2. Beim Ausspruch über die Einziehung des Wertes von Taterträgen ist die Kennzeichnung einer etwaigen gesamtschuldnerischen Haftung des Angeklagten für den gegen ihn festgesetzten Einziehungsbetrag in der Urteilsformel geboten, um das mehrfache Einziehen der Taterträge zu verhindern. Einer namentlichen Benennung des anderen Gesamtschuldners in der Entscheidungsformel bedarf es indes nicht.
Nach § 111n Abs. 1 StPO ist eine bewegliche Sache, die nach § 94 StPO beschlagnahmt oder auf andere Weise sichergestellt worden ist und die für Zwecke des Strafverfahrens nicht mehr benötigt wird, an den letzten Gewahrsamsinhaber herausgegeben. Die Herausgabe an diesen erfolgt nur dann, wenn die Voraussetzungen offenkundig sind (§ 111n Abs. 4 StPO). Das ist der Fall, wenn die Anspruchsvoraussetzungen nach Aktenlage unzweifelhaft erfüllt sind oder aber vom Berechtigten nachgewiesen werden. Bestehen Zweifel, an wen die Sache herauszugeben ist, so verbleibt es bei Sachen, die ausschließlich nach § 94 StPO als nun nicht mehr benötigtes Beweismittel beschlagnahmt worden sind, bei der gesetzlichen Grundregel aus § 111n Abs. 1 StPO; die Sache ist an den letzten Gewahrsamsinhaber herauszugeben.
Nicht anders als die Regelung des § 66 Abs. 2 und Abs. 3 StGB hat auch die Bestimmung des § 66b StGB Ausnahmecharakter. Das Gericht soll die Möglichkeit haben, sich trotz Vorliegens der formellen und materiellen Voraussetzungen gegen die Anordnung einer nachträglichen Sicherungsverwahrung zu entscheiden.
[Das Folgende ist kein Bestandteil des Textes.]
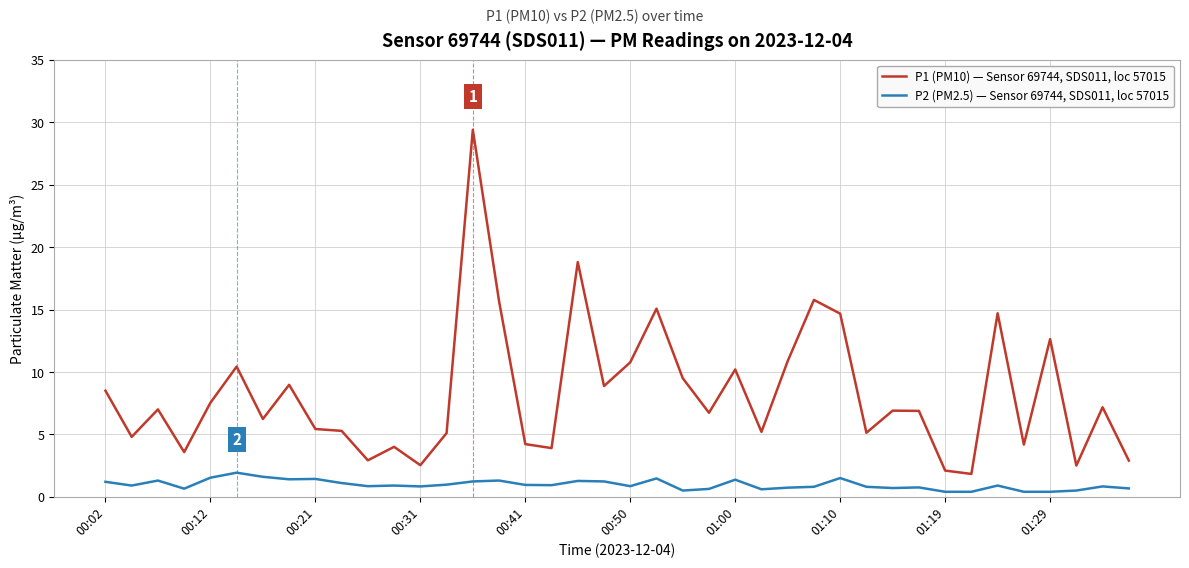

Which series has the largest total across all categories?

P1 (PM10) — Sensor 69744, SDS011, loc 57015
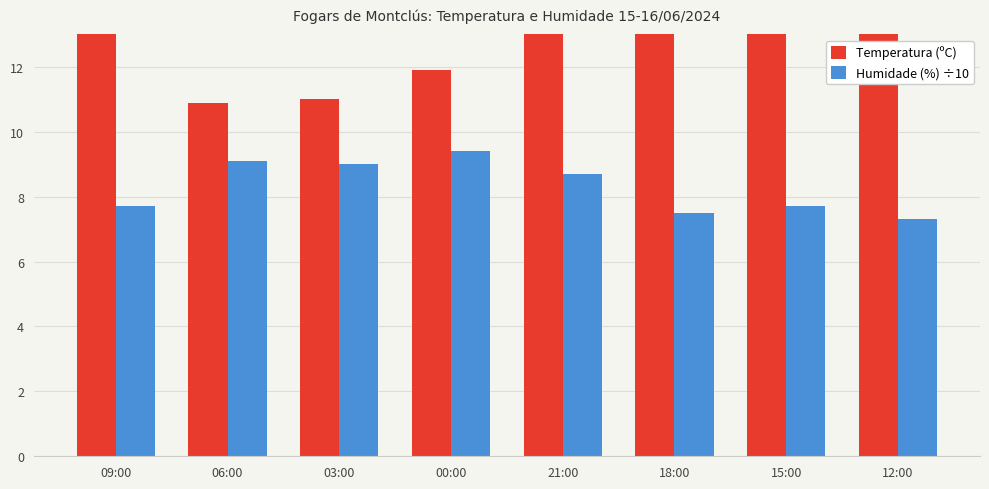

Count the number of categories in the chart.

8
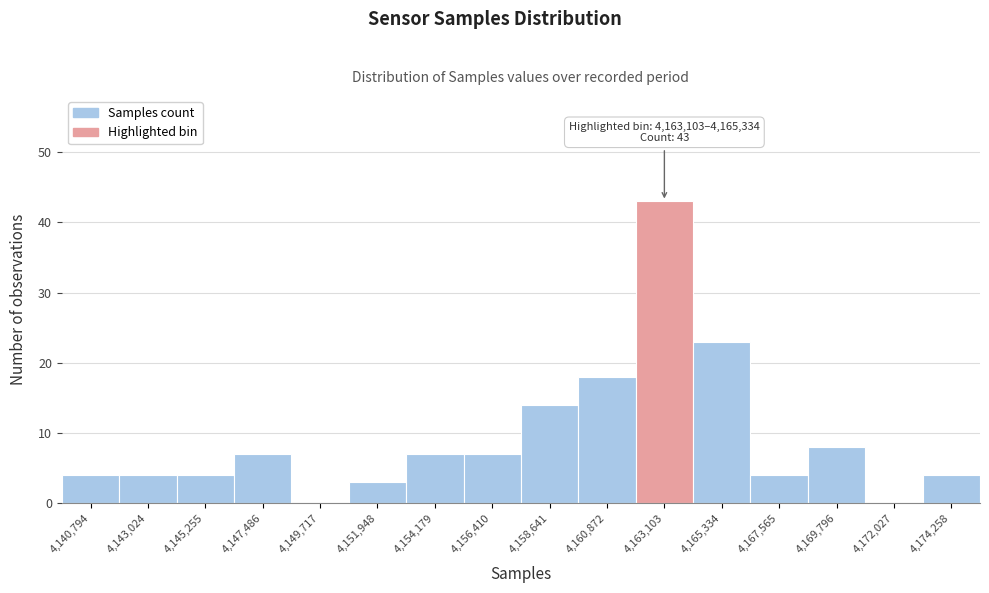

Reading left to right, extract all data points from this chart.

4,140,794=4	4,143,024=4	4,145,255=4	4,147,486=7	4,149,717=0	4,151,948=3	4,154,179=7	4,156,410=7	4,158,641=14	4,160,872=18	4,163,103=43	4,165,334=23	4,167,565=4	4,169,796=8	4,172,027=0	4,174,258=4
Dieses Ermessen muss tatsächlich ausgeübt werden. Die maßgeblichen Gründe hierfür sind darzulegen.
Die Anordnung der Unterbringung des Angeklagten in einer Entziehungsanstalt darf nicht ausschließlich zur Besserung der Sucht des Täters, also ohne gleichzeitige Auswirkungen auf die Interessen der öffentlichen Sicherheit im Sinne einer Verminderung der von dem rauschmittelabhängigen Täter ausgehenden Gefährlichkeit, angeordnet werden. Erforderlich ist vielmehr, dass bei erfolgreichem Verlauf der Behandlung jedenfalls das Ausmaß der Gefährlichkeit des Täters nach Frequenz und krimineller Intensität der von ihm zu befürchtenden Straftaten deutlich herabgesetzt wird.
1. Der Versuch des Täters, sich durch Beseitigung von Tatspuren der Strafverfolgung zu entziehen darf – ausgenommen bei besonderen Umständen – nicht straferschwerend gewertet werden (st. Rspr.).
2. Das Tatgericht darf Umstände, die gerade Ausdruck der wegen einer Erkrankung des Angeklagten verminderten Schuldfähigkeit (§ 21 StGB) gewesen sind, nicht strafschärfend, sondern nur nach dem Maß der geminderten Schuld berücksichtigen (st. Rspr.).